Prof. Dr. Hélio Angotti Neto é Coordenador do Curso de Medicina do UNESC, Diretor da Mirabilia Medicinæ (Revista internacional em Humanidades Médicas) e criador do Seminário de Filosofia Aplicada à Medicina (SEFAM). Membro da Comissão de Ensino Médico do CRM-ES, do Comitê de Ética em Pesquisa do UNESC e do Center for Bioethics and Human Dignity.






[1] SCHOPENHAUER, Arthur. Como Vencer um Debate Sem Precisar Ter Razão, em 38 Estratagemas (Dialética Erística). Introdução, Notas e Comentários – Olavo de Carvalho. Rio de Janeiro: Topbooks, 2003, p. 95.
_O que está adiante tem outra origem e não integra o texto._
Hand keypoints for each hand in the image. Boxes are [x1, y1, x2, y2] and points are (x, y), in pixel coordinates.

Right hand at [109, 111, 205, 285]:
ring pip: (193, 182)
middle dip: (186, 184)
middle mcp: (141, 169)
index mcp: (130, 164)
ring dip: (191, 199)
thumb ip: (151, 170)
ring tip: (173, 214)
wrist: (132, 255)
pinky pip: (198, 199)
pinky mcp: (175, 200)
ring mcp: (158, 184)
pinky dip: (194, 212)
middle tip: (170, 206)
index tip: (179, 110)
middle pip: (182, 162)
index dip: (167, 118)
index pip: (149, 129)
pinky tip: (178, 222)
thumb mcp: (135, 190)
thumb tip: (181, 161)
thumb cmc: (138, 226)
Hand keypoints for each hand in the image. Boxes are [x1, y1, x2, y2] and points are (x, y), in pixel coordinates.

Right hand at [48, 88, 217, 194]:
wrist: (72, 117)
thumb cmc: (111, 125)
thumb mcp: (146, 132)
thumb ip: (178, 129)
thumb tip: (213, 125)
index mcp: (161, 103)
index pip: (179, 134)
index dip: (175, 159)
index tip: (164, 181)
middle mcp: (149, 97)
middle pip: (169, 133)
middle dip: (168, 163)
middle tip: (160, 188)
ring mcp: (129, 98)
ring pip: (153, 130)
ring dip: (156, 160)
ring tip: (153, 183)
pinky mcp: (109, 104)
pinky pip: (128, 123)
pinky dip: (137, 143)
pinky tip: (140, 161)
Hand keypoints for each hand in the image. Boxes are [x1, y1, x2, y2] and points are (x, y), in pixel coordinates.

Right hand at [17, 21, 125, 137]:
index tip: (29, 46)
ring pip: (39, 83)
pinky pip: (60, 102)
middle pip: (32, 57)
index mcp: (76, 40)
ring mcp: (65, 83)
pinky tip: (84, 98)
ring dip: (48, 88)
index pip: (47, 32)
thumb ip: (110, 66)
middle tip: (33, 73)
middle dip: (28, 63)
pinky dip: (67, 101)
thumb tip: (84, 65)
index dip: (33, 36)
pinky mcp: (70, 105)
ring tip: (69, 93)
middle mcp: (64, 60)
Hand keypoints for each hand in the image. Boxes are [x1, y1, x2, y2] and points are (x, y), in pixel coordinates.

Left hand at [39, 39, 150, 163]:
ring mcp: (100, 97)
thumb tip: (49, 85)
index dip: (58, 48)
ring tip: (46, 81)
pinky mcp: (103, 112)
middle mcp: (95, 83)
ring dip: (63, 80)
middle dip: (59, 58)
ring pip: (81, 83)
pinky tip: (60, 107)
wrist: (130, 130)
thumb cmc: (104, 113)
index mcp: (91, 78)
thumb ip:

[2] SCHOPENHAUER, Arthur. Como Vencer um Debate Sem Precisar Ter Razão, em 38 Estratagemas (Dialética Erística). Introdução, Notas e Comentários – Olavo de Carvalho. Rio de Janeiro: Topbooks, 2003, p. 148. Lembro que há situações nas quais atacar uma pessoa é válido, mas não configura um apelo Ad Hominem, e sim, um argumentum in contrarium. O exemplo clássico é a tese marxista de que a classe proletária liderará a revolução, sendo ele mesmo, um líder revolucionário, burguês. A existência factual de Karl Marx desmente sua própria tese!
[3] SERTILLANGES, Antonin-Dalmace. A Vida Intelectual: Seu Espírito, Suas Condições, Seus Métodos. São Paulo: É Realizações, 2010.
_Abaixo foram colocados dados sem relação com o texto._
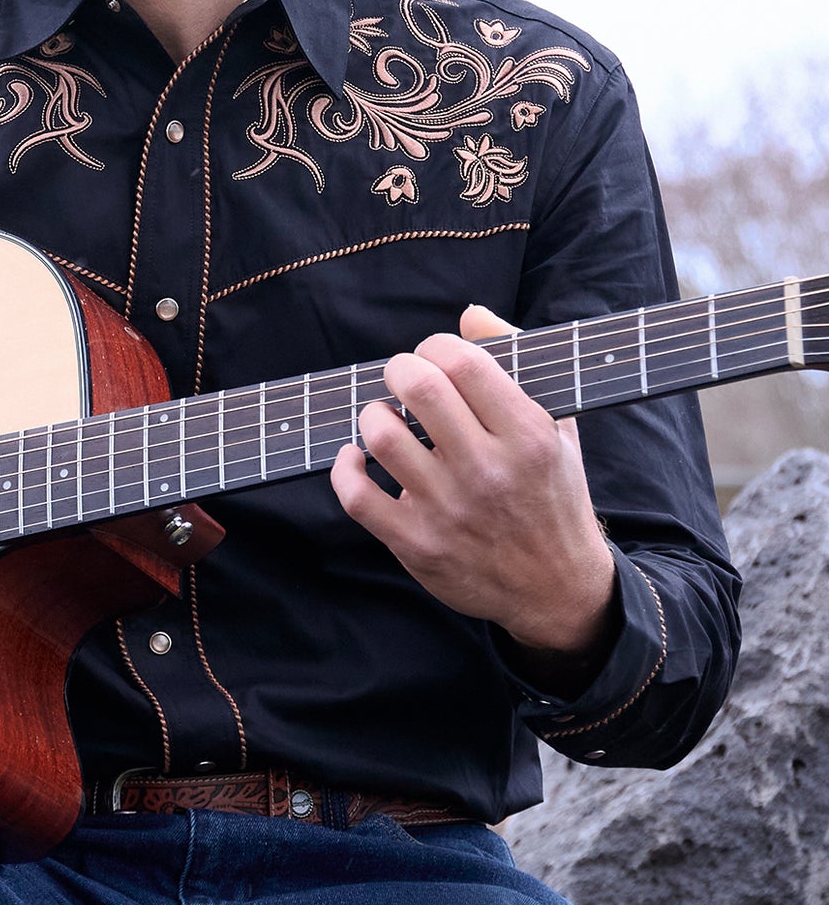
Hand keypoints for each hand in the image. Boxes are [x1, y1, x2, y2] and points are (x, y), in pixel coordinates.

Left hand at [329, 304, 617, 667]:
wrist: (558, 590)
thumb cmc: (553, 496)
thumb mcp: (557, 427)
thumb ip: (517, 365)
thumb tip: (469, 315)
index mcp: (528, 436)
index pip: (463, 361)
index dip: (436, 345)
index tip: (434, 356)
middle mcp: (488, 471)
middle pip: (419, 387)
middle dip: (400, 369)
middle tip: (403, 379)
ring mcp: (449, 511)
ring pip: (382, 436)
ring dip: (374, 415)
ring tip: (387, 419)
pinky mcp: (417, 545)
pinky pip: (356, 495)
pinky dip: (345, 467)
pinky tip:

[4] BRAGA, Homero. Um momento, Calouro! Aula inaugural proferida na solenidade de abertura dos Cursos da Faculdade de Medicina do Paraná, a 1º de março de 1947. Homero Braga foi Catedrático de Clínica Pediátrica Médica e Higiene Infantil da Faculdade de Medicina da Universidade do Paraná.
[5] SCHOPENHAUER, Arthur. Como Vencer um Debate Sem Precisar Ter Razão, em 38 Estratagemas (Dialética Erística). Introdução, Notas e Comentários – Olavo de Carvalho. Rio de Janeiro: Topbooks, 2003, p. 174.
[6] SCHOPENHAUER, Arthur. Como Vencer um Debate Sem Precisar Ter Razão, em 38 Estratagemas (Dialética Erística). Introdução, Notas e Comentários – Olavo de Carvalho. Rio de Janeiro: Topbooks, 2003, p. 150.